▶ _SUPPLIED PASSAGE_:
Start of Block

Crown green bowls (or crown green) is a code of bowls played outdoors on a grass or artificial turf surface known as a bowling green. The sport's name is derived from the intentionally convex or uneven nature of the bowling green which is traditionally formed with a raised centre known as the crown.

Crown green bowls is played in the Midlands, Northern England, and North Wales.

Game 
The aim of crown green bowls is to roll a set of two bowls from the hand towards a smaller target bowl known as the jack. Rolling the bowl or jack is known as the delivery. When delivering a bowl or jack, the player must place one foot on a mat to ensure that all bowls and jack are sent from the same spot.

A full game comprises a number of ends. An end is where the jack is rolled first. The player sending the jack can choose to deliver it wherever they like on the bowling green. This ability to bowl an end in any direction is a unique feature of crown green bowls. Players then take it in turns to roll each of their bowls towards the jack. An end finishes when all bowls have been delivered. At the amateur level it is usual for several ends to be played simultaneously on one green. If two moving woods meet, both are taken back and the shots replayed. If a moving wood strikes a stationary wood or jack from another end, it is again taken back and replayed, but the bowl struck is replaced where contact took place.

End of Block

▶ _PROBLEM 1_: Decide whether each statement agrees with the crown green bowls passage, answering yes or no and quoting the words that settle it. (a) The jack must always be delivered toward the center of the green. (b) Each player rolls two bowls toward the jack. (c) When two moving woods meet, only the second one is replayed.
▶ _PROBLEM 2_: Write out the crown green bowls passage word for word from "A full game" to "contact took place.".

▶ _DATA EXCERPTS_:
Start of Block

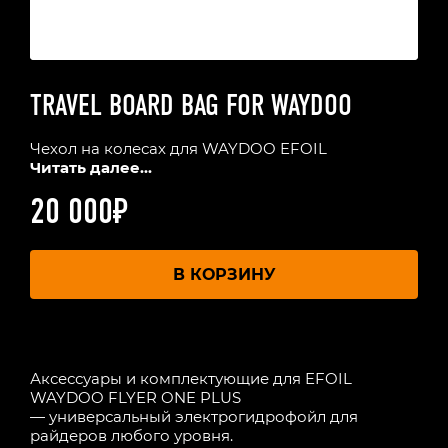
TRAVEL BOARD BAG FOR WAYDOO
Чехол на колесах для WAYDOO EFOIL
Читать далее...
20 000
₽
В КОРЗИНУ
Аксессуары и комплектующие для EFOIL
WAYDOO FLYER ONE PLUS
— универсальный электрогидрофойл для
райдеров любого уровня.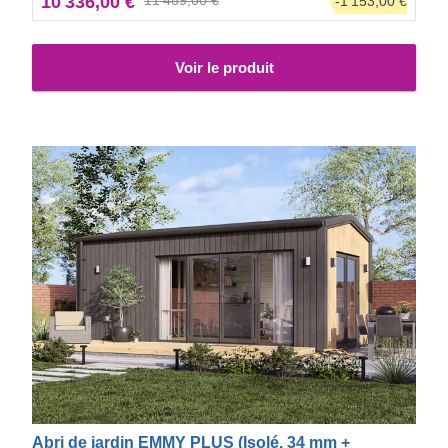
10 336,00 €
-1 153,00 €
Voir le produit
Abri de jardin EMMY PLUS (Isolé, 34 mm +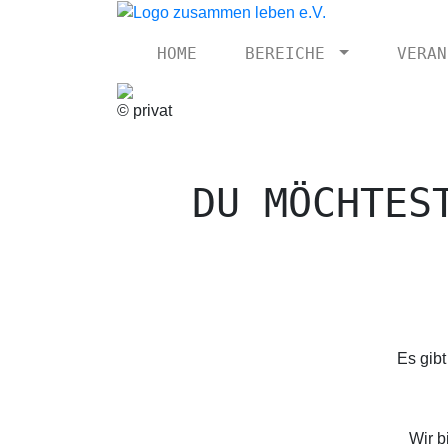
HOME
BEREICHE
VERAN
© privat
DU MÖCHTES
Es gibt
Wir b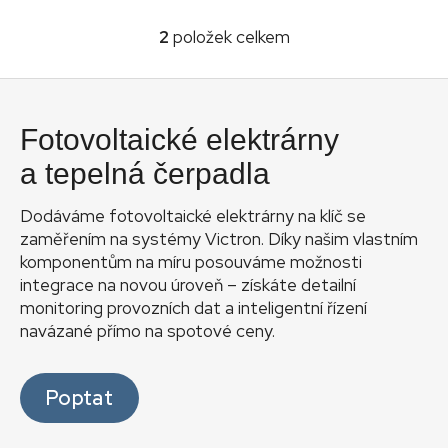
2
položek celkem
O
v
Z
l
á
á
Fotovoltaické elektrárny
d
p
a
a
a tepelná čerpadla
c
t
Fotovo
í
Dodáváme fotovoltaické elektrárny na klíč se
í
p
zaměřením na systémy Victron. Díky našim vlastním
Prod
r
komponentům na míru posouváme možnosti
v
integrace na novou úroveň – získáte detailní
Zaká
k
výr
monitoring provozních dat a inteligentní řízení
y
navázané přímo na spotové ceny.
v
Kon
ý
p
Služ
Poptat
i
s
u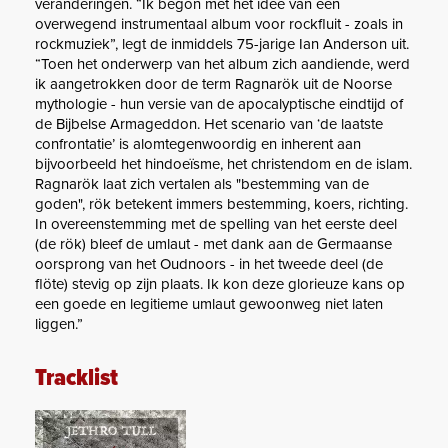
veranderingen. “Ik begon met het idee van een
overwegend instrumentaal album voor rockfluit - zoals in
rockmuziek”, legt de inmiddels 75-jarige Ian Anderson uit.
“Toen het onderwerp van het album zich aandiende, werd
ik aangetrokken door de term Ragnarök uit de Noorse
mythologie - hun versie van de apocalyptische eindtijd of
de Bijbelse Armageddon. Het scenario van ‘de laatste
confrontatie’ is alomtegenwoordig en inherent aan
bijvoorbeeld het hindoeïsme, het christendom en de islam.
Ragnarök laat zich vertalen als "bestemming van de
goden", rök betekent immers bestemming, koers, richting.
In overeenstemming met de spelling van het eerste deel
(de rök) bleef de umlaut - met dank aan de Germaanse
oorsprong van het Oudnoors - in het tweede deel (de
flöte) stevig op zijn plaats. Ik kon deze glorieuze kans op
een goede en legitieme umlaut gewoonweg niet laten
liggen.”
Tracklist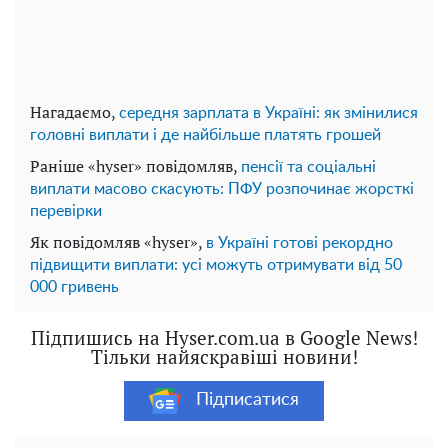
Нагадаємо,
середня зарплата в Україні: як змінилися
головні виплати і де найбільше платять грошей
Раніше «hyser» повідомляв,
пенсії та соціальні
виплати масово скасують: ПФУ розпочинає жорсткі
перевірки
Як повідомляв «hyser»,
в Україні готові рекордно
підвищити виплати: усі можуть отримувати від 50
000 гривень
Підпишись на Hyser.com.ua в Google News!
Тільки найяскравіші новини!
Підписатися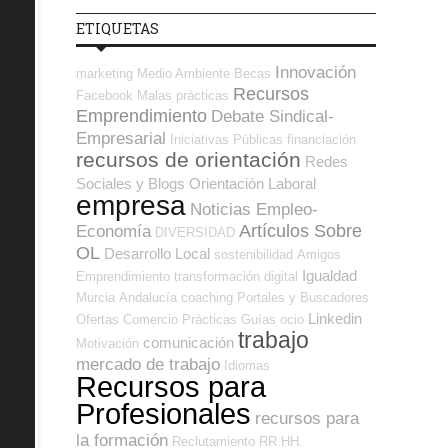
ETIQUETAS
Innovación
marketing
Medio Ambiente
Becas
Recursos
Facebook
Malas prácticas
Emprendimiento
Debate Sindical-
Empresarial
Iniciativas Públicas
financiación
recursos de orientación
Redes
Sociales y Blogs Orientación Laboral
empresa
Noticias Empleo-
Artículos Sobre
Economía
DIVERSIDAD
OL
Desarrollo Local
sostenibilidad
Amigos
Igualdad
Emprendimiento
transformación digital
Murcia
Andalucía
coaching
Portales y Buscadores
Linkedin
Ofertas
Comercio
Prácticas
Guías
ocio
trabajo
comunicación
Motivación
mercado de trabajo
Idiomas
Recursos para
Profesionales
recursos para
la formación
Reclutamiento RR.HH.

End of Block
Start of Block

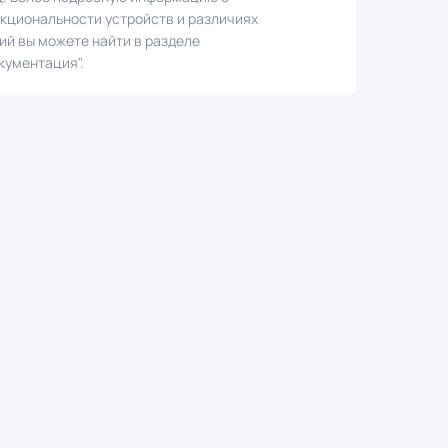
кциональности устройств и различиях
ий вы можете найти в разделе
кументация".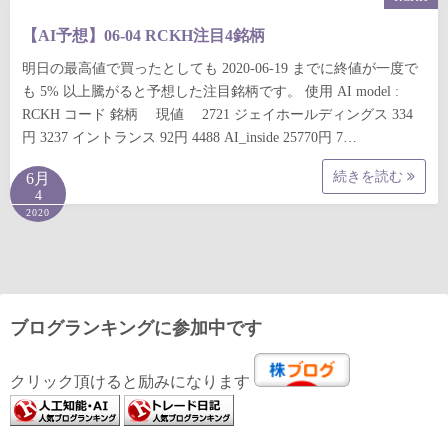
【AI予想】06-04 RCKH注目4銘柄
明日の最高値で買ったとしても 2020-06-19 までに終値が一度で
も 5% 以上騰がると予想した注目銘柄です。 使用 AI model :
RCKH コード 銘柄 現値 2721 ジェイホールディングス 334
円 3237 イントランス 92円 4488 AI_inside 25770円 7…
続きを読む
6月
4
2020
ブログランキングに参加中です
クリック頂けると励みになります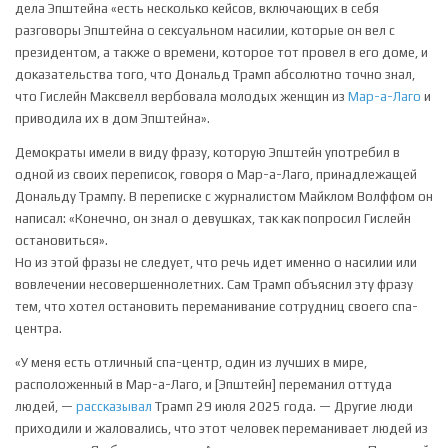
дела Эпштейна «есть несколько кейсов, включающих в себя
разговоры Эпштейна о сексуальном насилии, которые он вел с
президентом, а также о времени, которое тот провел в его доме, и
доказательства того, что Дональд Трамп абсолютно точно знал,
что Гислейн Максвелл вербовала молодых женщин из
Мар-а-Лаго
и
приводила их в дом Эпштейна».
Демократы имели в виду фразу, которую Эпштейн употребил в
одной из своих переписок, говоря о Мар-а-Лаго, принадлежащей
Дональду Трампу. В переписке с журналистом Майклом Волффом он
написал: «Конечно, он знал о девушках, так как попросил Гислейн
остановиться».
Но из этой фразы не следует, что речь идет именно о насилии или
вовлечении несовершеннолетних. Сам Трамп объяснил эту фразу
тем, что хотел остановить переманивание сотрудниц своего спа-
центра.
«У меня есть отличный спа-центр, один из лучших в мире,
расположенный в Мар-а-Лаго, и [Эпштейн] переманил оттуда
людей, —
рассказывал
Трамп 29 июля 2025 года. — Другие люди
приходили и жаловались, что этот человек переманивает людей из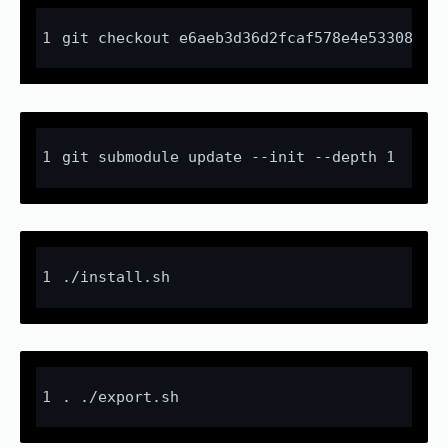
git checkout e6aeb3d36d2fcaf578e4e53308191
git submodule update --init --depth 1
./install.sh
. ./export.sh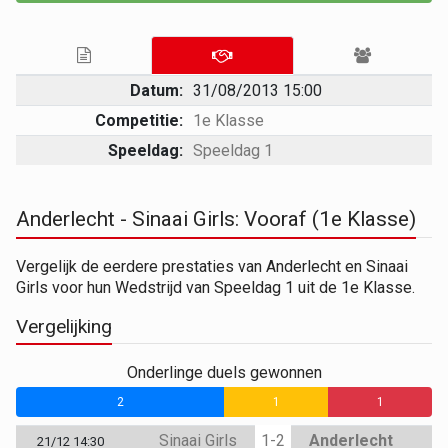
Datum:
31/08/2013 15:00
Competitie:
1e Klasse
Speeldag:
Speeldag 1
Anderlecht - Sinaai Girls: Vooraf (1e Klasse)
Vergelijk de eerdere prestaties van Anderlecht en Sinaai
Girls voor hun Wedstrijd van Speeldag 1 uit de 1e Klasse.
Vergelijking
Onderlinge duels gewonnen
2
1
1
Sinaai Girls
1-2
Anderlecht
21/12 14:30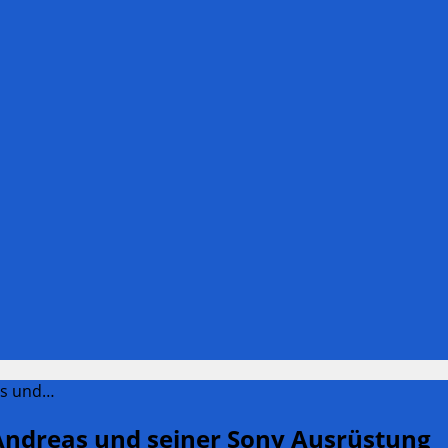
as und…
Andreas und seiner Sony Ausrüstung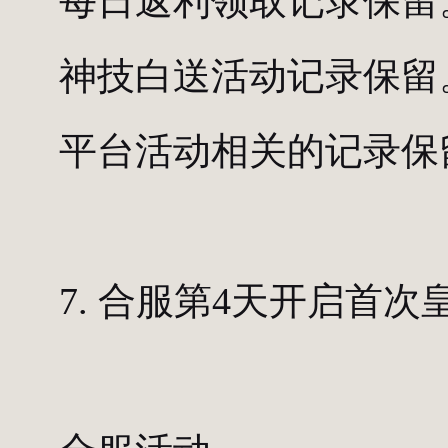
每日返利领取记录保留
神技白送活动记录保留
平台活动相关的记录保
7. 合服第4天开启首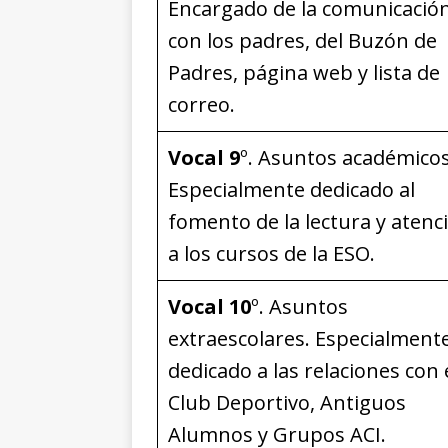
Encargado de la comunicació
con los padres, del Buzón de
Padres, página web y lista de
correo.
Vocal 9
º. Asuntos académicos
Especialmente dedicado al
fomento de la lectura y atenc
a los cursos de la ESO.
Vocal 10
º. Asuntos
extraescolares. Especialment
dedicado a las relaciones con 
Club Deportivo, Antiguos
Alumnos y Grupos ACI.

End of Block
Start of Block

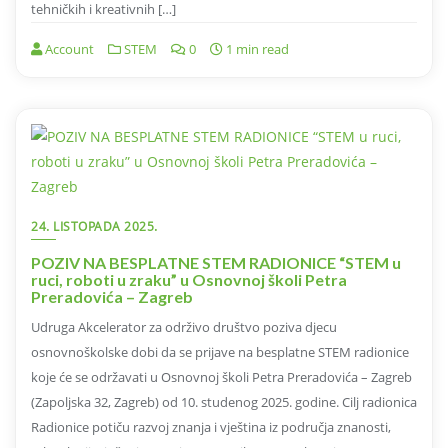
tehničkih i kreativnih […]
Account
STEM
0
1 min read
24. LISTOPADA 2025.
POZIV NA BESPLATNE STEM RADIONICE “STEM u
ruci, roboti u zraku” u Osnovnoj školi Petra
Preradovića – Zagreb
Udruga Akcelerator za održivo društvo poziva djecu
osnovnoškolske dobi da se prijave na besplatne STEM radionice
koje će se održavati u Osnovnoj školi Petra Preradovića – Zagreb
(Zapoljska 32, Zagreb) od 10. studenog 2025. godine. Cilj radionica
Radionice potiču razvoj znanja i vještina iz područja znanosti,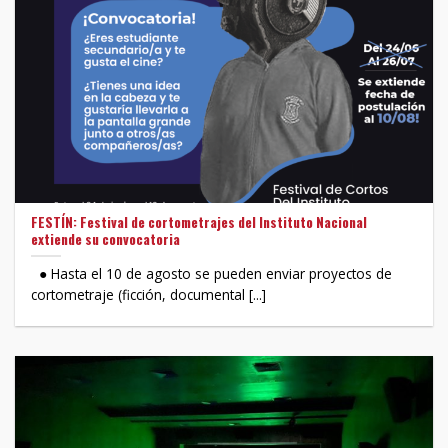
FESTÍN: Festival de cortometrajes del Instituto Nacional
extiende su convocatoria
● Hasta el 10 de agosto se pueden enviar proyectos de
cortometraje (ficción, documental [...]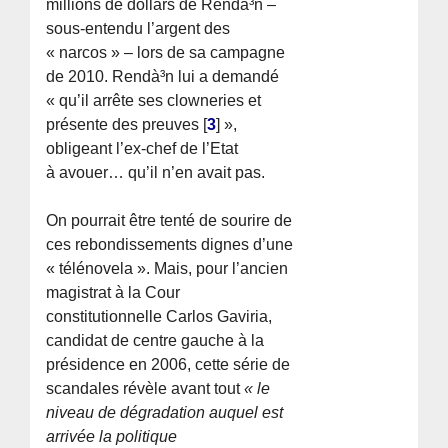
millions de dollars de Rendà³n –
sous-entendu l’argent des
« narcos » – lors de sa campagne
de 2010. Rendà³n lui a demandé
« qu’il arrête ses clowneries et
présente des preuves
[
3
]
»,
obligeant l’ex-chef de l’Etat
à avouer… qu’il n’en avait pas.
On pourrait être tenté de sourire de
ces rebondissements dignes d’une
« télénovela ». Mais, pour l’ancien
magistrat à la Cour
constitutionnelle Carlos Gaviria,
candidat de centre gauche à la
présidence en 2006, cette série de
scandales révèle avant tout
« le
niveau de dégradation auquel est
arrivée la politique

End of Block

▶ _ANSWER SPACE 1_:
(a) No: "The player sending the jack can choose to deliver it wherever they like on the bowling green."
(b) Yes: "The aim of crown green bowls is to roll a set of two bowls from the hand towards a smaller target bowl known as the jack."
(c) No: "If two moving woods meet, both are taken back and the shots replayed."

▶ _ANSWER SPACE 2_:
A full game comprises a number of ends. An end is where the jack is rolled first. The player sending the jack can choose to deliver it wherever they like on the bowling green. This ability to bowl an end in any direction is a unique feature of crown green bowls. Players then take it in turns to roll each of their bowls towards the jack. An end finishes when all bowls have been delivered. At the amateur level it is usual for several ends to be played simultaneously on one green. If two moving woods meet, both are taken back and the shots replayed. If a moving wood strikes a stationary wood or jack from another end, it is again taken back and replayed, but the bowl struck is replaced where contact took place.